English Script: Naman Shah
Video Editors: Abhishek Sharma, Pawan Kumar
In a public rally in July 2022, Prime Minister Narendra Modi termed the political practice of promising free government services (freebies) to the public as 'Revdi culture' and called it dangerous for the country. But is it correct to call public welfare work 'Revdi'?
Every party issues a manifesto before the elections in which they promise free electricity, free water, free scooters, free laptops, free mixers, etc. The Aam Aadmi Party government had promised free water in Delhi, Congress had talked about a loan-waiver for farmers in Chhattisgarh, and the Bharatiya Janata Party had announced free scooty for girls in Uttar Pradesh.
So are these freebies bad? No. But these freebies will only be possible when governments have the money to fund their promises.
BJP leader and lawyer Ashwini Upadhyay had filed a Public Interest Litigation (PIL) in the Supreme Court, demanding a ban on the announcements and promises of freebies by political parties. The apex court directed the Center to form an expert panel to make recommendations.
Argument for Freebies
According to the poverty figures released by the Planning Commission in 2011-12, the number of poor people in the country was estimated at 26.98 crore or 21.9 percent of the total population. No official estimate of poverty in India has been released since then. With such high poverty in the country, welfare schemes are essential to eradicate it.
But the financial feasibility of these promises should also be taken into consideration. The government has to be mindful of its treasuries, income, deficits, debt, etc.
Countries like Finland, Sweden, and Denmark also have 'freebies' in the form of free education and free healthcare. Even BJP's election manifestos have promised free goodies in the past. So is the debate over freebies in India merely a distraction from the real issues like unemployment and poverty?

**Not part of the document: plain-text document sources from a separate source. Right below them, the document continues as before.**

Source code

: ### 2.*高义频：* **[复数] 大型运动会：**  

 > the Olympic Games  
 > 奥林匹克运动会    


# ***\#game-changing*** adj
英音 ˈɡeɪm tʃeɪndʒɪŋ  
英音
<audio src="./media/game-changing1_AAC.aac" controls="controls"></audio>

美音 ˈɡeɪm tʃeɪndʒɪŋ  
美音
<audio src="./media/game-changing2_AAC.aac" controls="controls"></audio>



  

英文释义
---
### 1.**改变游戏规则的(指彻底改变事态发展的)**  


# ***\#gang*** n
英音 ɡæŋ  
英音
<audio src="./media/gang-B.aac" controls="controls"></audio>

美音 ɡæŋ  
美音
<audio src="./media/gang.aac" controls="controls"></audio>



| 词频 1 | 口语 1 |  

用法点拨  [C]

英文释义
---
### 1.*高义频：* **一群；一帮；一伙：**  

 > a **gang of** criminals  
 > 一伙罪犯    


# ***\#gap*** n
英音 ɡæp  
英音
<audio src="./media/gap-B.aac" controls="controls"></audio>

So the fundamental question here is – why do people need these freebies? Freebies are required because even today the governments have not been able to provide basic facilities like food, education, and healthcare to everyone in this country. If the governments could provide essential services at economical costs to the common man, then no one will need freebies. If basic requirements are not fulfilled and questions are raised on freebies, then we will be forced to ask, Janab, Aise Kaise?